**TASK PROMPT**:
From the entries, copy out every line in which the word "index" is found.

**DATASET RECORDS**:
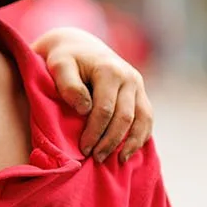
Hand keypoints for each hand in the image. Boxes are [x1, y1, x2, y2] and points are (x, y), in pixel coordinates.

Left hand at [36, 27, 152, 162]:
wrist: (79, 46)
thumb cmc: (65, 59)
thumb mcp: (59, 66)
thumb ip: (69, 85)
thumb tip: (84, 109)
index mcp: (109, 70)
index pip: (105, 109)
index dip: (95, 132)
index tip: (83, 149)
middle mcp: (128, 77)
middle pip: (124, 117)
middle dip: (111, 141)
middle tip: (96, 158)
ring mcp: (138, 85)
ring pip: (142, 119)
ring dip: (131, 143)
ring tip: (118, 160)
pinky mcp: (141, 93)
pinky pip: (147, 118)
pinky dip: (141, 136)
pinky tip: (130, 151)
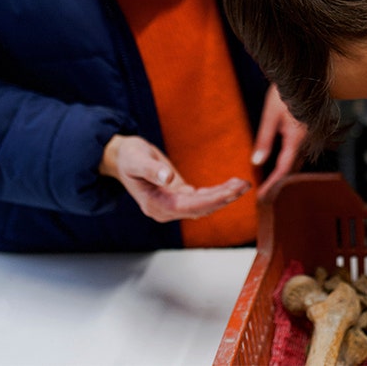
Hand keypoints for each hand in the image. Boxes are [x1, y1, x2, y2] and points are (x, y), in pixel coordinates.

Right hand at [99, 134, 248, 221]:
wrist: (122, 158)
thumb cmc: (128, 157)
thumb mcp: (136, 159)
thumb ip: (151, 169)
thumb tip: (167, 178)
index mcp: (155, 205)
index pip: (188, 206)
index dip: (211, 200)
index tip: (231, 192)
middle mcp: (165, 210)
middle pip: (200, 208)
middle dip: (223, 198)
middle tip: (244, 185)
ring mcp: (172, 205)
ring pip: (203, 205)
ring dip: (224, 196)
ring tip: (243, 184)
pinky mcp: (179, 197)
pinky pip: (202, 199)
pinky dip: (217, 193)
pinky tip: (232, 186)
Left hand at [252, 84, 308, 200]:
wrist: (304, 75)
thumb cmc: (286, 93)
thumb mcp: (270, 116)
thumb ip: (264, 140)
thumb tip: (256, 162)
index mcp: (296, 139)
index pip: (284, 169)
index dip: (273, 184)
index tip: (263, 196)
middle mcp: (305, 141)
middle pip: (292, 168)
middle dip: (278, 183)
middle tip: (265, 195)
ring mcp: (308, 136)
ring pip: (297, 161)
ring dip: (284, 173)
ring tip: (270, 183)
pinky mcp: (307, 132)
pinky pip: (299, 152)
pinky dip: (289, 162)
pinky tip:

**REPLY**:
index mcp: (109, 70)
index pip: (105, 109)
index dip: (95, 132)
index tip: (83, 149)
index mcp: (155, 205)
index pip: (188, 206)
index dip: (211, 200)
index tip: (231, 192)
index mcp: (296, 139)
index pip: (284, 169)
index dip: (273, 184)
index tip: (263, 196)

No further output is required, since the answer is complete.